Split Jumps: Build Explosive Power and Vertical Leap
Split jumps are a premier plyometric drill designed to develop the raw, explosive power every basketball player needs to play above the rim and blow past defenders. This conditioning and agility exercise targets your glutes, quads, and hamstrings, focusing specifically on single-leg explosiveness and stability. Whether you are working on your vertical leap for rebounding or your first-step quickness for driving the lane, this drill bridges the gap between weight room strength and on-court athleticism.
How to Perform This Drill
- Setup: Begin in a split stance lunge position with your right foot forward and left foot back, dropping your hips until both knees are bent at approximately 90-degree angles.
- Load: Keep your chest upright, core engaged, and arms ready at your sides to assist with momentum.
- Explode: Drive forcefully through the ground to leap vertically as high as possible, swinging your arms upward to generate maximum lift.
- Switch: While at the peak of your jump, scissor your legs in mid-air so your left leg moves forward and your right leg moves back.
- Land: Absorb the impact softly through the balls of your feet, immediately sinking into the lunge position with the opposite leg forward.

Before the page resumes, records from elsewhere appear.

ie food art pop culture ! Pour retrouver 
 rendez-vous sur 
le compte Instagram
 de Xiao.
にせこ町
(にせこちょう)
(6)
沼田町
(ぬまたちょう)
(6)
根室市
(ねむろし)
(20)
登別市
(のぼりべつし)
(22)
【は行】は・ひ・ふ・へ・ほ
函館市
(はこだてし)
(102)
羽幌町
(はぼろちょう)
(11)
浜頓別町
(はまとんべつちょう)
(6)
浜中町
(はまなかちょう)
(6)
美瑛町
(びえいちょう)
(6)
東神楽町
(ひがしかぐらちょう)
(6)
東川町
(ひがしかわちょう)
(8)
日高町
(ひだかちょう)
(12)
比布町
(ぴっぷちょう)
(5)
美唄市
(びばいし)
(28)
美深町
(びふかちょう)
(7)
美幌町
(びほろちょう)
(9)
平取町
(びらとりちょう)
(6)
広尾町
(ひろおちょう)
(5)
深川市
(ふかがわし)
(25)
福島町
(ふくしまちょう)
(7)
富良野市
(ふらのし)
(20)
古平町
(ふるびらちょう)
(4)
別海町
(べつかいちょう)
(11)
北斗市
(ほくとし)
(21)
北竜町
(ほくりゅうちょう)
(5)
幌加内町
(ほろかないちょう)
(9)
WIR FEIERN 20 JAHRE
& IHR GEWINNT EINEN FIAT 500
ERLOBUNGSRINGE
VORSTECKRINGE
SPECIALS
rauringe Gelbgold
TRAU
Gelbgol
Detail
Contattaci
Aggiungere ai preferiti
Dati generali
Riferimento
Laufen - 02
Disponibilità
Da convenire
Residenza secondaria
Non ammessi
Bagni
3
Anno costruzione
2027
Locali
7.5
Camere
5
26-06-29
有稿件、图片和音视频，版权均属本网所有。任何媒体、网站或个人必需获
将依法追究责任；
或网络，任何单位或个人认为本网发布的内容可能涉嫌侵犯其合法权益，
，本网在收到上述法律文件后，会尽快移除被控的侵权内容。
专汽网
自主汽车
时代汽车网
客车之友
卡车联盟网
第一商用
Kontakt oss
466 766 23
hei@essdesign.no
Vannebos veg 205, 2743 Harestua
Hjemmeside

- Repeat: Without pausing, explode immediately into the next rep, aiming for a continuous, rhythmic motion.
Why This Drill Works
Basketball is a game of angles and single-leg movements; you rarely jump or accelerate from a perfectly square stance. Split jumps utilize the principle of progressive overload to train unilateral (single-leg) power production, which directly translates to a more explosive first step and higher one-foot takeoffs. Additionally, the continuous nature of the drill improves your reactive ability and deceleration mechanics, teaching your body to absorb force safely—a critical skill for injury prevention and quick second jumps around the basket.
Pro Tips
- Drive the Arms: Your arms are your accelerators; swing them aggressively toward the ceiling on every jump to add inches to your vertical and help maintain balance.
- Knee Alignment: Watch your front knee carefully upon landing—it should track directly over your toes and never cave inward, ensuring you protect your ligaments and maximize power transfer.
- Minimize Ground Time: Focus on being an elastic athlete; try to spend as little time on the floor as possible by exploding upward the instant you feel your feet touch down.
- Quality Over Quantity: Do not sacrifice depth for speed; ensure you are dropping into a full lunge on every rep to fully engage the glutes and hamstrings before exploding up.